| TASK DESCRIPTION |
Quote word for word the lines below, starting with the line that contains "让一个应用程序的关注点过于宽" and ending with the line that contains "没有一成不变的成功秘诀，不管".

_ _ _ _ _

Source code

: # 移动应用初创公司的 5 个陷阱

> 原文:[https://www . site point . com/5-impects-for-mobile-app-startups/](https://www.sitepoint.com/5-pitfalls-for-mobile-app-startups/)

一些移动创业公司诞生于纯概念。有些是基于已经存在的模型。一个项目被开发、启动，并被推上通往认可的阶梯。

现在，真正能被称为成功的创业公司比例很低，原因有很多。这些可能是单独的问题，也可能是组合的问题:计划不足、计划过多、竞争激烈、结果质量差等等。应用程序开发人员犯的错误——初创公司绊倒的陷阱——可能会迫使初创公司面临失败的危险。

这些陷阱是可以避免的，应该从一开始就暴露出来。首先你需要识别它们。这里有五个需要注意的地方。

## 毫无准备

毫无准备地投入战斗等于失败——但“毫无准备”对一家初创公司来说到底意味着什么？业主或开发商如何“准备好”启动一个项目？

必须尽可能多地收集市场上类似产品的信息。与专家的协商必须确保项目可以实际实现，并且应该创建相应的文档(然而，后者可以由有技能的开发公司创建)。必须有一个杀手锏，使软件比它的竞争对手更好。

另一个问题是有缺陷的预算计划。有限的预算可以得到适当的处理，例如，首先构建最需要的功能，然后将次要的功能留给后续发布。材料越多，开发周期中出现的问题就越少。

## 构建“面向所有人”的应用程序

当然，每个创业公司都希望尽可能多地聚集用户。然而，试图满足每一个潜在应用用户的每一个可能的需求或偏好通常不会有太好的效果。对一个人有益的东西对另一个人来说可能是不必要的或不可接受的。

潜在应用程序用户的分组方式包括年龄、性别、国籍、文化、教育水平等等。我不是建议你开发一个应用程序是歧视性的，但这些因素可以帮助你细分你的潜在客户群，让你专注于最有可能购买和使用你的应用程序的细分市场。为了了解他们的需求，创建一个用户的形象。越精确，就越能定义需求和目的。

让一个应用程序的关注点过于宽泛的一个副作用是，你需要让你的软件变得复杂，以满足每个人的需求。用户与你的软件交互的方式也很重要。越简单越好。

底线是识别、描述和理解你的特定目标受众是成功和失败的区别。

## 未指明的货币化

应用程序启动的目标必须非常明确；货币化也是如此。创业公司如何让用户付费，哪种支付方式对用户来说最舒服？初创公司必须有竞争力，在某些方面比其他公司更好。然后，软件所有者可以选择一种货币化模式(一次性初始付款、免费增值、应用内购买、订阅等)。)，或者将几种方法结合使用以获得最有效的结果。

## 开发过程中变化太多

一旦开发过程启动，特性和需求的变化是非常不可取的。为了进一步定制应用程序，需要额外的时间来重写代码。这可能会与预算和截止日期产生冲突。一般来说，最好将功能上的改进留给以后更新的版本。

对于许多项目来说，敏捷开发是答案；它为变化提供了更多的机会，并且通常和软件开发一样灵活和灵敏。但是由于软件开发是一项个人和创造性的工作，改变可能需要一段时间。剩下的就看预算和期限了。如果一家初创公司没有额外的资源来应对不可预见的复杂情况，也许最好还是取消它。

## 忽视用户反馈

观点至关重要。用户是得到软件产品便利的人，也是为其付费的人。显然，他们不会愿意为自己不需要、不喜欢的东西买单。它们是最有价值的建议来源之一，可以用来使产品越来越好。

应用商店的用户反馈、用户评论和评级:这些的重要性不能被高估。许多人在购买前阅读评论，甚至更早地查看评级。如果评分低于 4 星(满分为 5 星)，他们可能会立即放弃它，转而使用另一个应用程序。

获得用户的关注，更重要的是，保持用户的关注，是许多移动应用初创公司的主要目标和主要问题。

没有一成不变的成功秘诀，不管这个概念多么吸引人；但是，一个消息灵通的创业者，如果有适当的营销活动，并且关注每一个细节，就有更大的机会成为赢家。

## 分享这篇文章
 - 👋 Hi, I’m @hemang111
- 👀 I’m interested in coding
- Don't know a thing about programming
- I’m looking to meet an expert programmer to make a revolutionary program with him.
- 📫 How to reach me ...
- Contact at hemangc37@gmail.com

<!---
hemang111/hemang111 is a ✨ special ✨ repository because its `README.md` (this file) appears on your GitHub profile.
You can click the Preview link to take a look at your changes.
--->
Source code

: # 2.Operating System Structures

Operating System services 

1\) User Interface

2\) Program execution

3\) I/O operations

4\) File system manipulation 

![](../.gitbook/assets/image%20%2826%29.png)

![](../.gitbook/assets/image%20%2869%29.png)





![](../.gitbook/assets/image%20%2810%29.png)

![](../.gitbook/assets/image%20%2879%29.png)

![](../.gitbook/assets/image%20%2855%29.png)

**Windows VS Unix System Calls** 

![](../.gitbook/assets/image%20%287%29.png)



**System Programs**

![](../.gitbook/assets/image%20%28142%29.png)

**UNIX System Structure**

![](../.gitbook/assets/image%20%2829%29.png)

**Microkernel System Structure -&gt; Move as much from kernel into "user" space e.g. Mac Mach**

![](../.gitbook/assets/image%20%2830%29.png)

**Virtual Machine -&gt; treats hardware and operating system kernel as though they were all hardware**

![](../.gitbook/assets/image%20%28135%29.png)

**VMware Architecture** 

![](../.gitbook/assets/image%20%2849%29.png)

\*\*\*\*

_ _ _ _ _

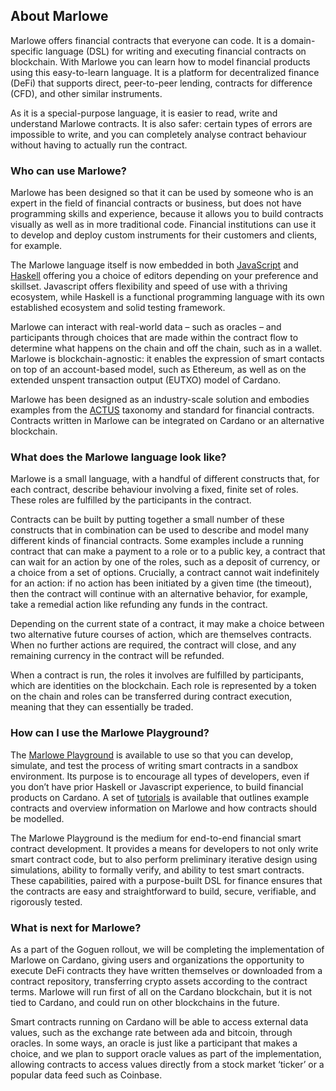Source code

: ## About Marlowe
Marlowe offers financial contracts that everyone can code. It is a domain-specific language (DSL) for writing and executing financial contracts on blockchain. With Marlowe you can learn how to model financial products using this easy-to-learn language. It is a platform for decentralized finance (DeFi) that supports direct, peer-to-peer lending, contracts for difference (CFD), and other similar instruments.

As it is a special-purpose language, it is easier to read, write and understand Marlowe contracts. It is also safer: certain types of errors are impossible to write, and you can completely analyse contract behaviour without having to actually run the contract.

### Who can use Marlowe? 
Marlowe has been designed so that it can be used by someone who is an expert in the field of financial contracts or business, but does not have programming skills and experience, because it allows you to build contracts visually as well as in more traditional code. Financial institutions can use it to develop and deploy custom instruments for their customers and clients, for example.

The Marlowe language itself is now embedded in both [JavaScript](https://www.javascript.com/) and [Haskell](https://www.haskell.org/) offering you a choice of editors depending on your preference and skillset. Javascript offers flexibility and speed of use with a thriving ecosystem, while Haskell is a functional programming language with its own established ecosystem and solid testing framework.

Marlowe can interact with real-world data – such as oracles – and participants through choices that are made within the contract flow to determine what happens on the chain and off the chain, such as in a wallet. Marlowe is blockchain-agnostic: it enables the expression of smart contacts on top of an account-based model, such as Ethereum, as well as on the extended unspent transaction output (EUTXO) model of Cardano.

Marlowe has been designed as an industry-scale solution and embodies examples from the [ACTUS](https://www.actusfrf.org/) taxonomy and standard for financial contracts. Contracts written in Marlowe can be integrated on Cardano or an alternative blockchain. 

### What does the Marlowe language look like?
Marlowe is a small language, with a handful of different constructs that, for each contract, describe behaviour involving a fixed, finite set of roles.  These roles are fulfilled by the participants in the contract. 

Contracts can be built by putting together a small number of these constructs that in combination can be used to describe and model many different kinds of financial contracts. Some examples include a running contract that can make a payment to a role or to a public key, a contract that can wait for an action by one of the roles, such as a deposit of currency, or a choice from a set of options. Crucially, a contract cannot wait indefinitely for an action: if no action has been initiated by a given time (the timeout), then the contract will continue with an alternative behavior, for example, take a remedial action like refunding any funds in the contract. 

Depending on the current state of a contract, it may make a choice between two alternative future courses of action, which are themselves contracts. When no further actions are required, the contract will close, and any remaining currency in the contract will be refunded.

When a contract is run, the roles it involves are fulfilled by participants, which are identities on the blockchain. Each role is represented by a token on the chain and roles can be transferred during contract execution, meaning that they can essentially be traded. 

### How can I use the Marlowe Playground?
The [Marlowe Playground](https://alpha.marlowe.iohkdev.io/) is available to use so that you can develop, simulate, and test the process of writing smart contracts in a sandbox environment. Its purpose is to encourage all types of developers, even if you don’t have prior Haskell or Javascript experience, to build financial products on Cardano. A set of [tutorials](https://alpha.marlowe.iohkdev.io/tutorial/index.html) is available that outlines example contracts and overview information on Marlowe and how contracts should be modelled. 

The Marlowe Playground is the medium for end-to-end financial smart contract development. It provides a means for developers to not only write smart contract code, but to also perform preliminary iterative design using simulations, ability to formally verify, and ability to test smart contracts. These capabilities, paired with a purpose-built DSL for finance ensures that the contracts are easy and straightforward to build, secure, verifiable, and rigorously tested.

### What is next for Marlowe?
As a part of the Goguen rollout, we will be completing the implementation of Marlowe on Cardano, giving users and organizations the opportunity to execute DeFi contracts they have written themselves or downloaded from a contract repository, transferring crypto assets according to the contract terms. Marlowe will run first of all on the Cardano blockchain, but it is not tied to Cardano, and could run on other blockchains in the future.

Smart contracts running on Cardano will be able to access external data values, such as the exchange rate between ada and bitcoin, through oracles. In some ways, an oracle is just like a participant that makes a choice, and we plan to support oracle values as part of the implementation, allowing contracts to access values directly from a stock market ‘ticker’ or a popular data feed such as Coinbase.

_ _ _ _ _

| WRITTEN RESPONSE |
让一个应用程序的关注点过于宽泛的一个副作用是，你需要让你的软件变得复杂，以满足每个人的需求。用户与你的软件交互的方式也很重要。越简单越好。

底线是识别、描述和理解你的特定目标受众是成功和失败的区别。

## 未指明的货币化

应用程序启动的目标必须非常明确；货币化也是如此。创业公司如何让用户付费，哪种支付方式对用户来说最舒服？初创公司必须有竞争力，在某些方面比其他公司更好。然后，软件所有者可以选择一种货币化模式(一次性初始付款、免费增值、应用内购买、订阅等)。)，或者将几种方法结合使用以获得最有效的结果。

## 开发过程中变化太多

一旦开发过程启动，特性和需求的变化是非常不可取的。为了进一步定制应用程序，需要额外的时间来重写代码。这可能会与预算和截止日期产生冲突。一般来说，最好将功能上的改进留给以后更新的版本。

对于许多项目来说，敏捷开发是答案；它为变化提供了更多的机会，并且通常和软件开发一样灵活和灵敏。但是由于软件开发是一项个人和创造性的工作，改变可能需要一段时间。剩下的就看预算和期限了。如果一家初创公司没有额外的资源来应对不可预见的复杂情况，也许最好还是取消它。

## 忽视用户反馈

观点至关重要。用户是得到软件产品便利的人，也是为其付费的人。显然，他们不会愿意为自己不需要、不喜欢的东西买单。它们是最有价值的建议来源之一，可以用来使产品越来越好。

应用商店的用户反馈、用户评论和评级:这些的重要性不能被高估。许多人在购买前阅读评论，甚至更早地查看评级。如果评分低于 4 星(满分为 5 星)，他们可能会立即放弃它，转而使用另一个应用程序。

获得用户的关注，更重要的是，保持用户的关注，是许多移动应用初创公司的主要目标和主要问题。

没有一成不变的成功秘诀，不管这个概念多么吸引人；但是，一个消息灵通的创业者，如果有适当的营销活动，并且关注每一个细节，就有更大的机会成为赢家。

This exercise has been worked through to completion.